Records from a collection
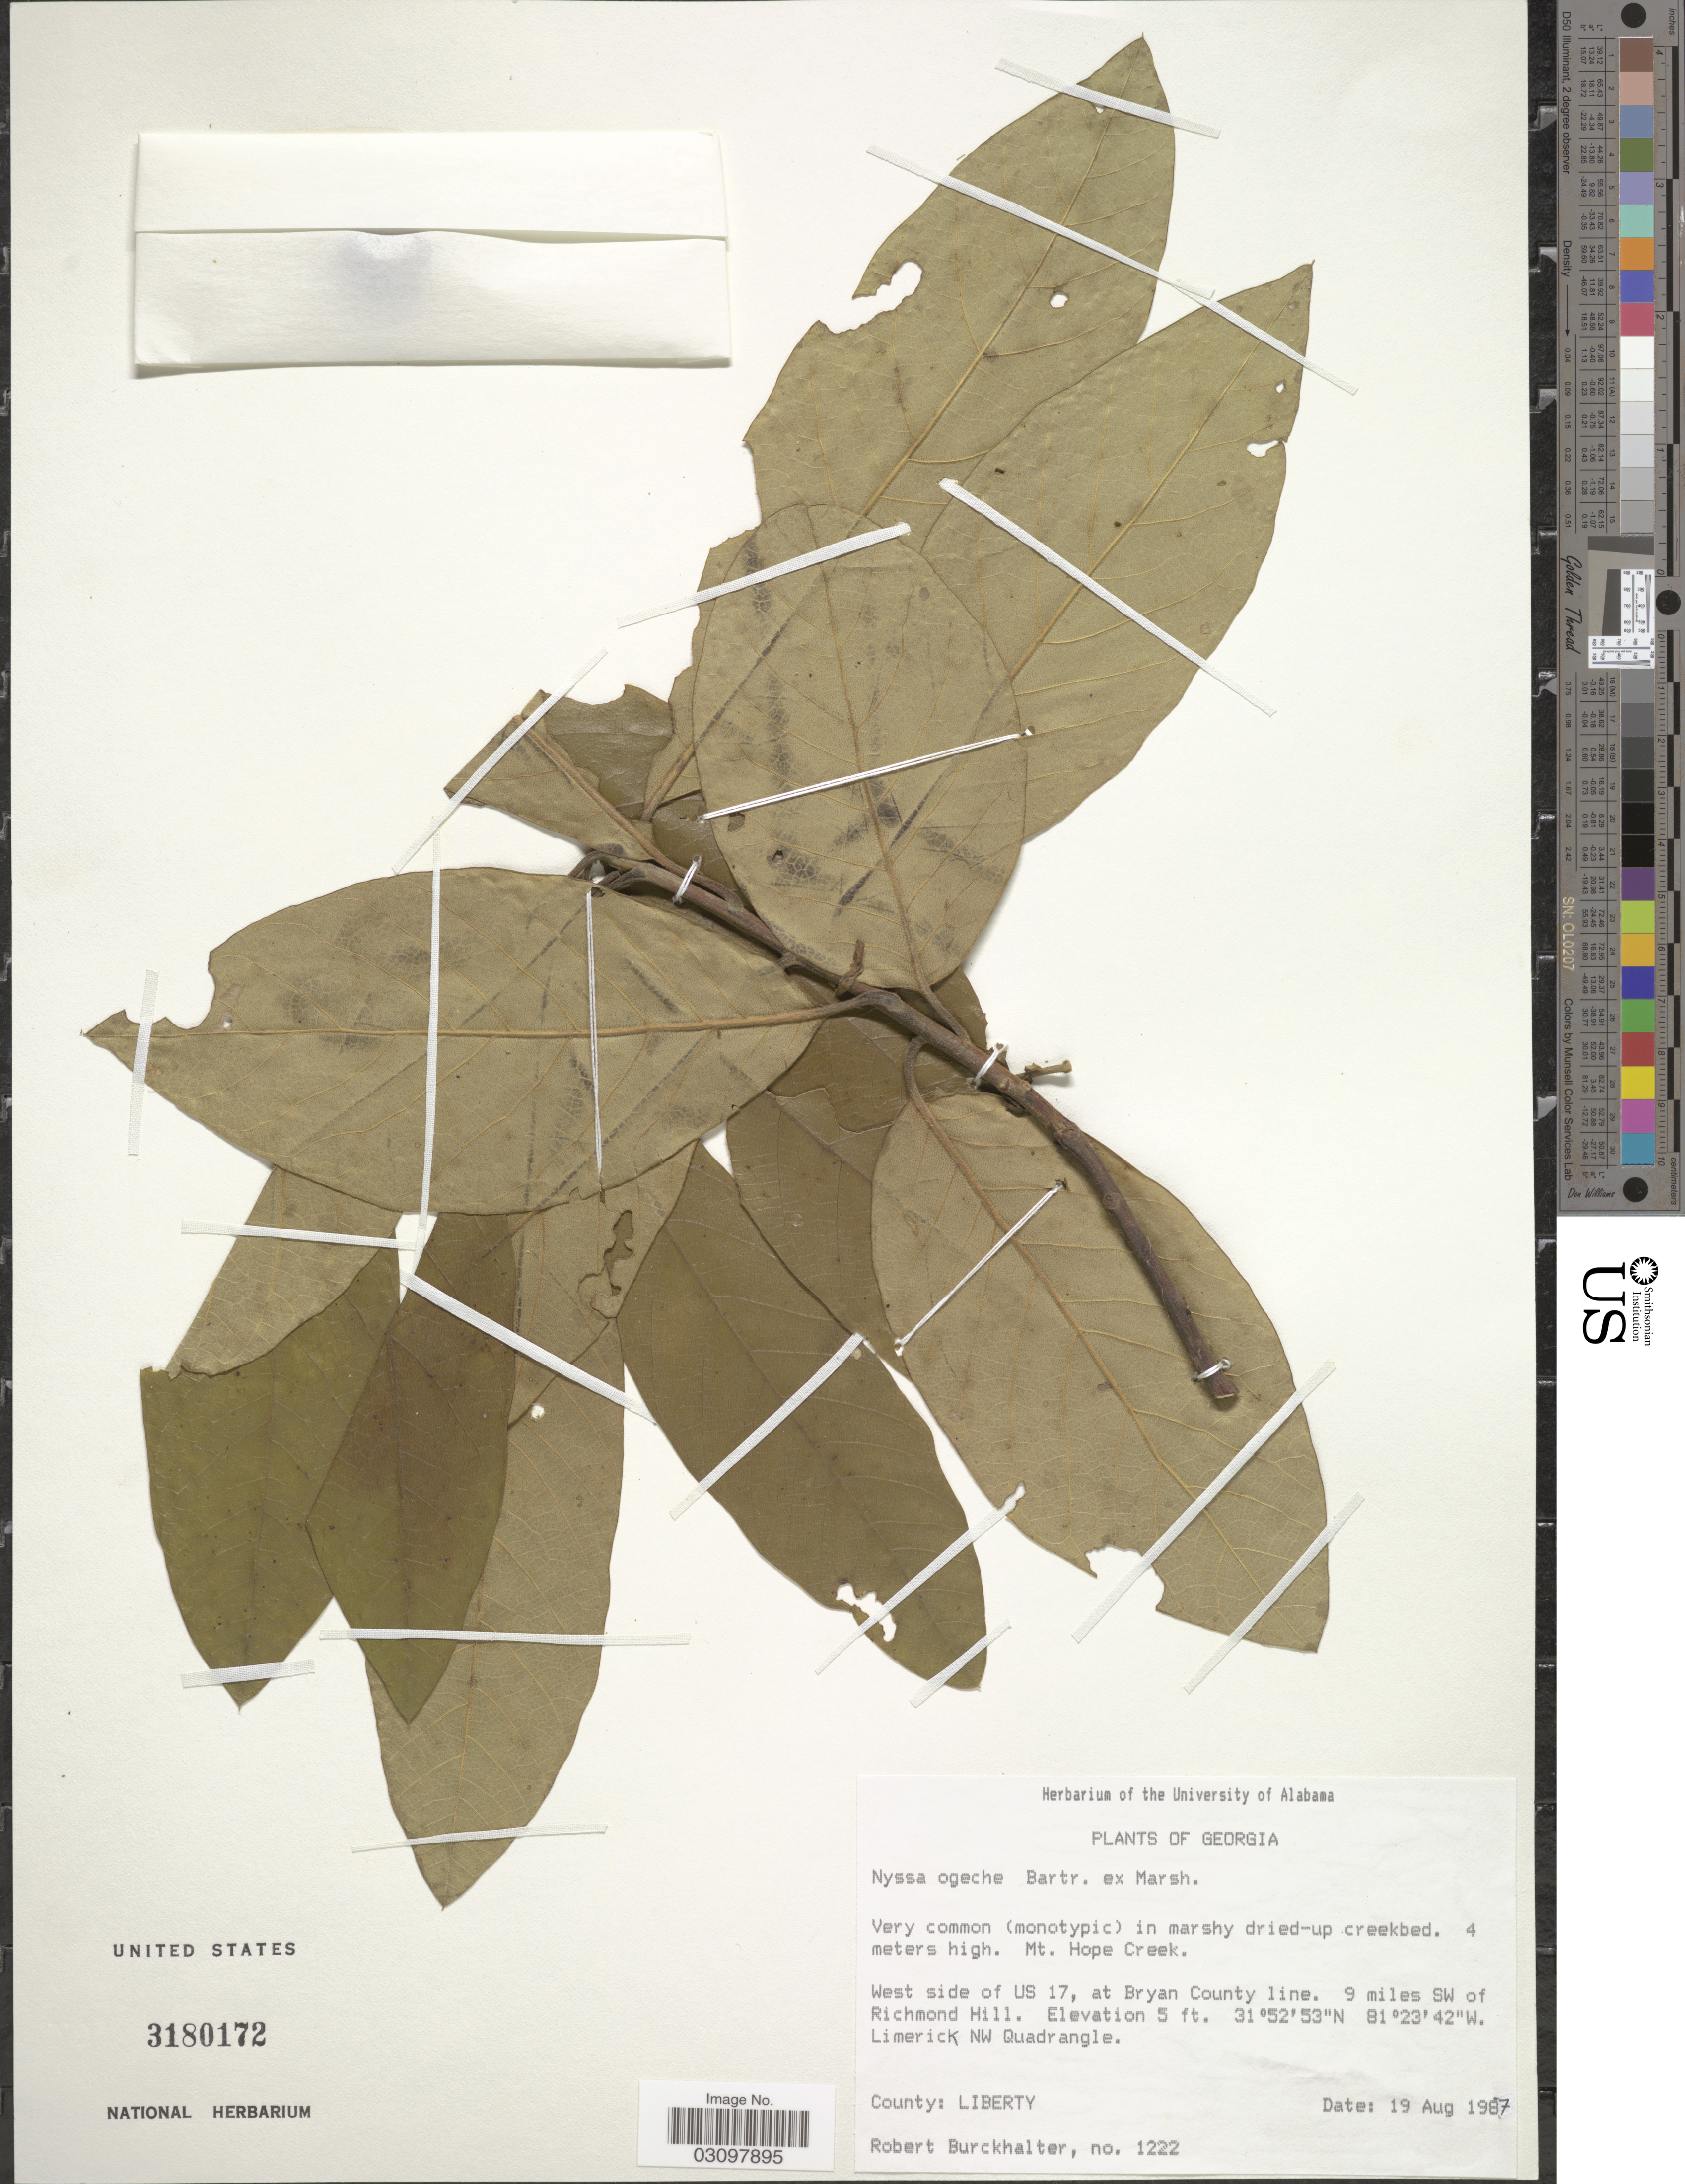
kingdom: Plantae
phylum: Tracheophyta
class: Magnoliopsida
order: Cornales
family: Nyssaceae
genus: Nyssa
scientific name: Nyssa ogeche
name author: W. Bartram ex Marshall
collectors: R. Burckhalter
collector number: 1222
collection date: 1987-08-19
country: United States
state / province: Georgia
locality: West side of US 17, at Bryan County line. 9 miles SW of Richmond Hill. Limerick NW Quadrangle. County: Liberty.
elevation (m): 2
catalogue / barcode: US 3180172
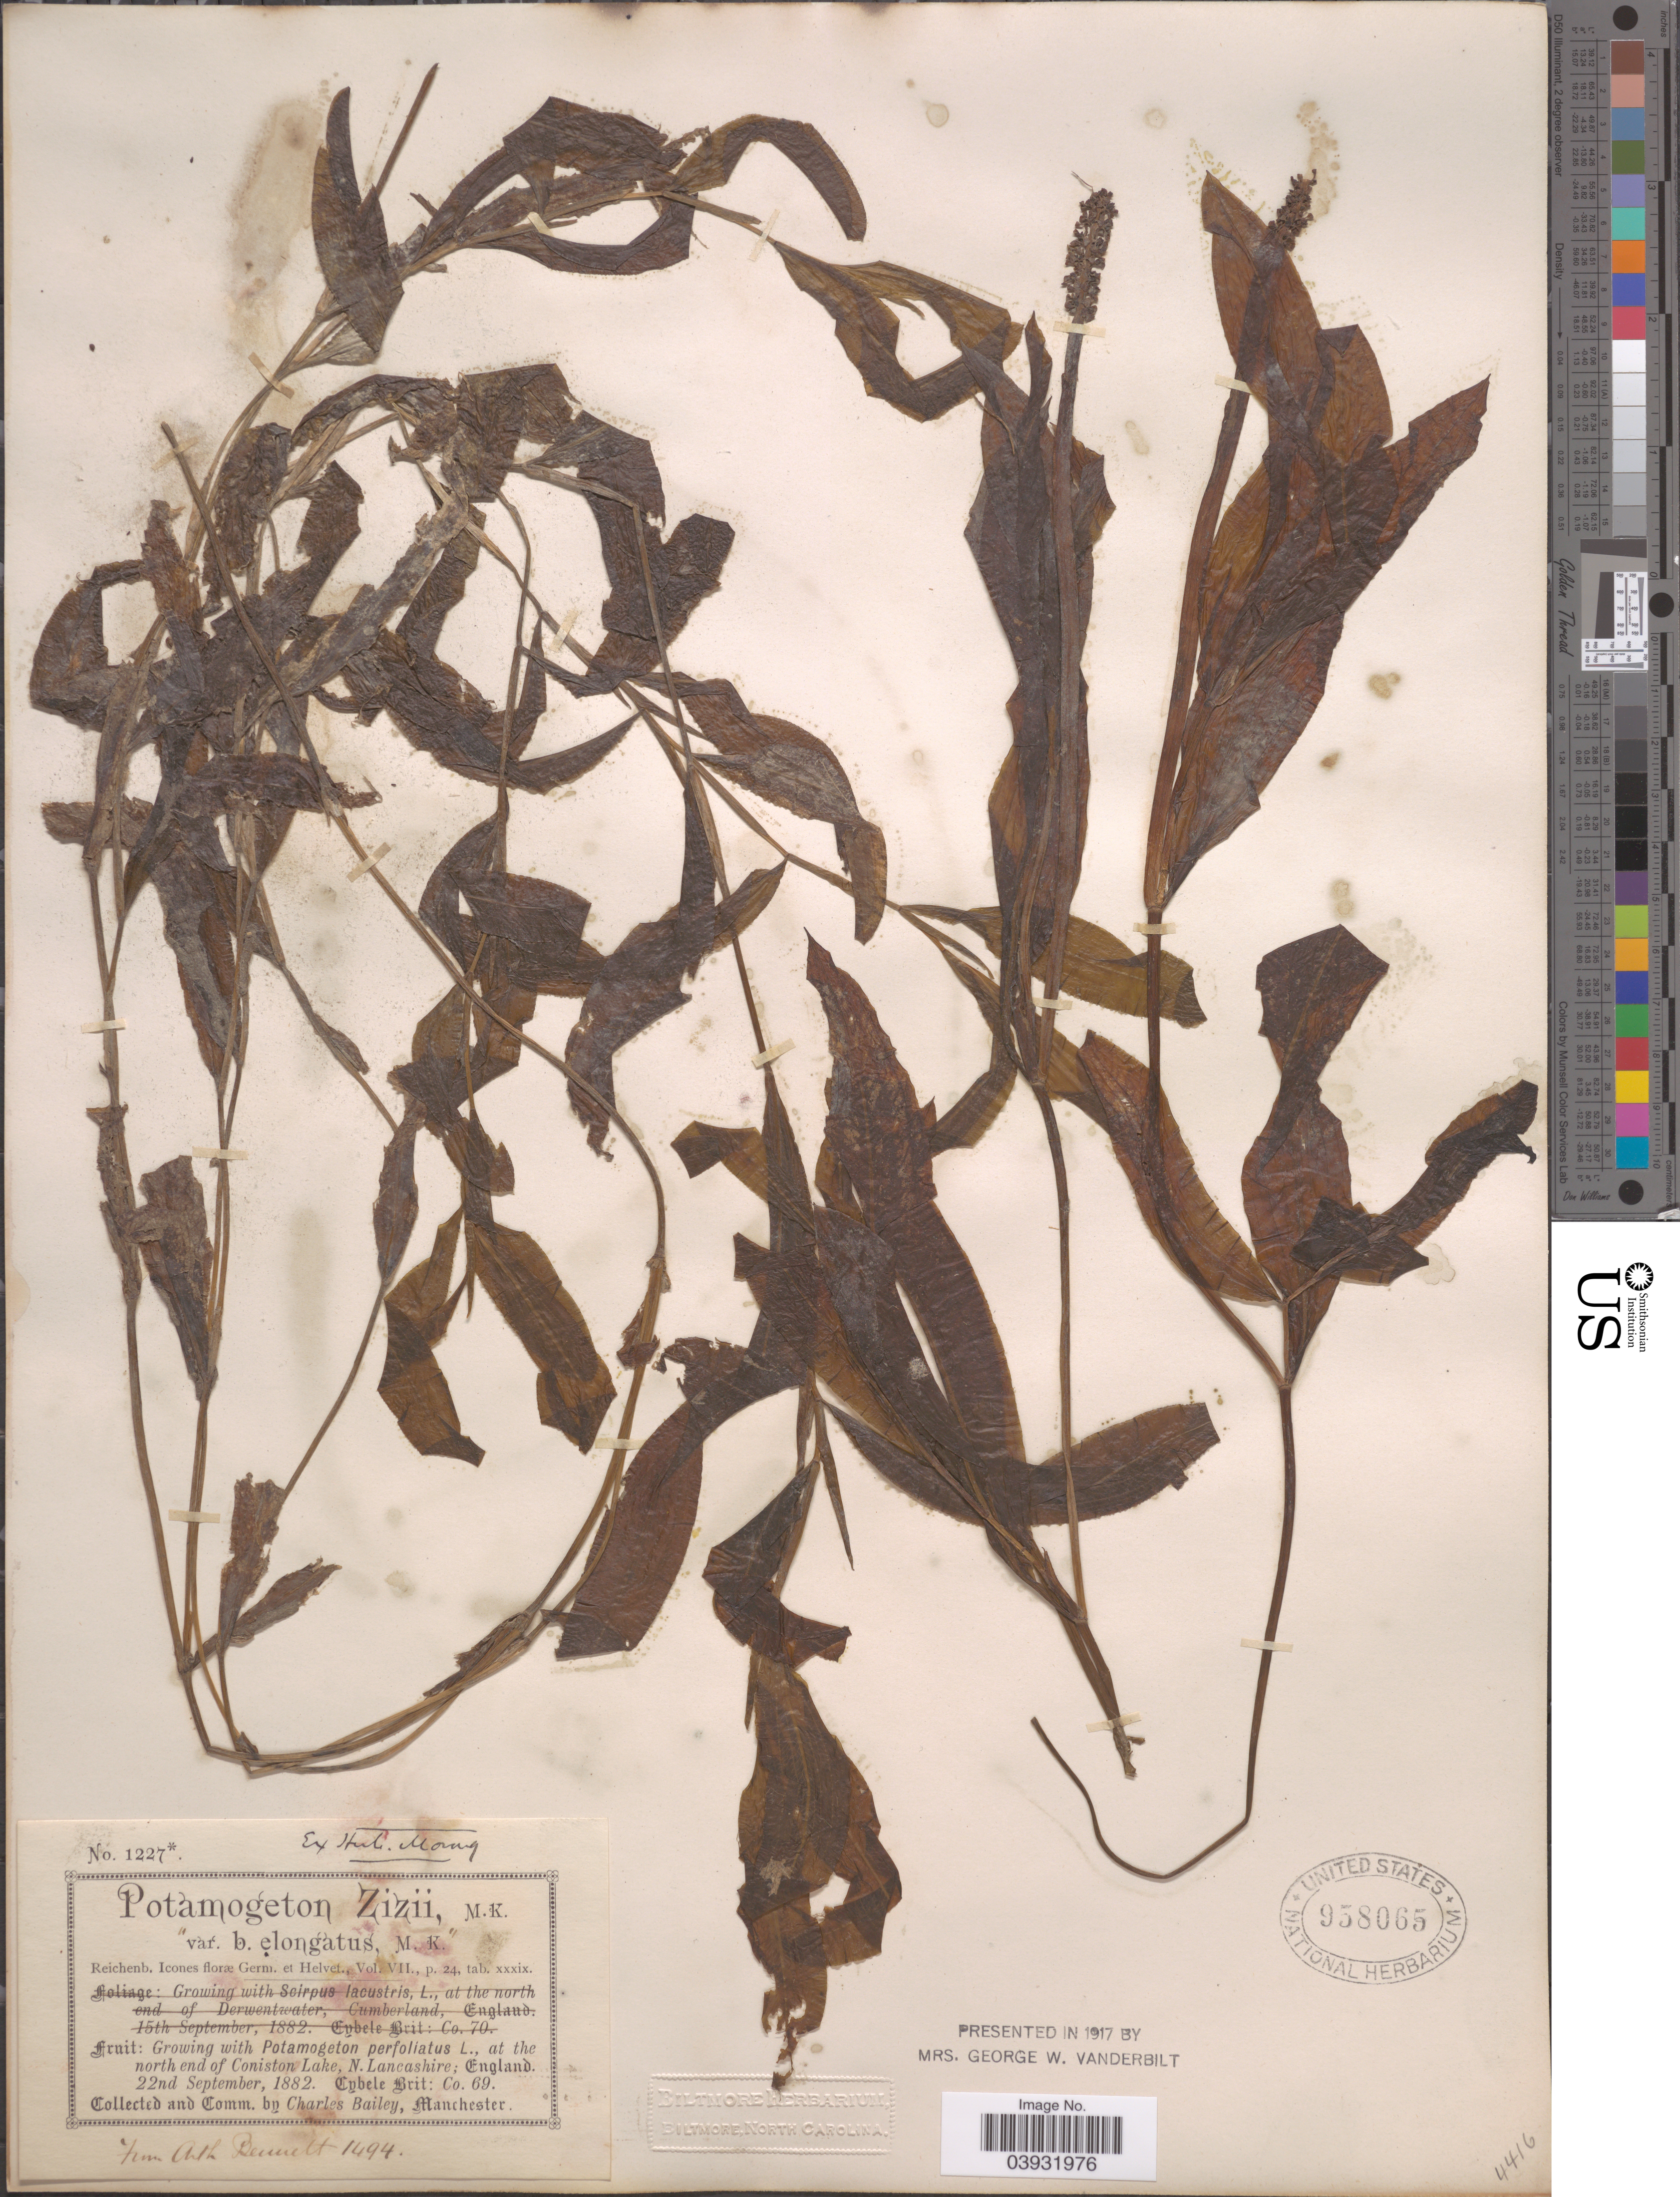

* _WHAT IS EXPECTED_
Copy the listing above word for word, leaving out the pictures.

* _COMPLETE ANSWER_
kingdom: Plantae
phylum: Tracheophyta
class: Magnoliopsida
order: Cornales
family: Nyssaceae
genus: Nyssa
scientific name: Nyssa ogeche
name author: W. Bartram ex Marshall
collectors: R. Burckhalter
collector number: 1222
collection date: 1987-08-19
country: United States
state / province: Georgia
locality: West side of US 17, at Bryan County line. 9 miles SW of Richmond Hill. Limerick NW Quadrangle. County: Liberty.
elevation (m): 2
catalogue / barcode: US 3180172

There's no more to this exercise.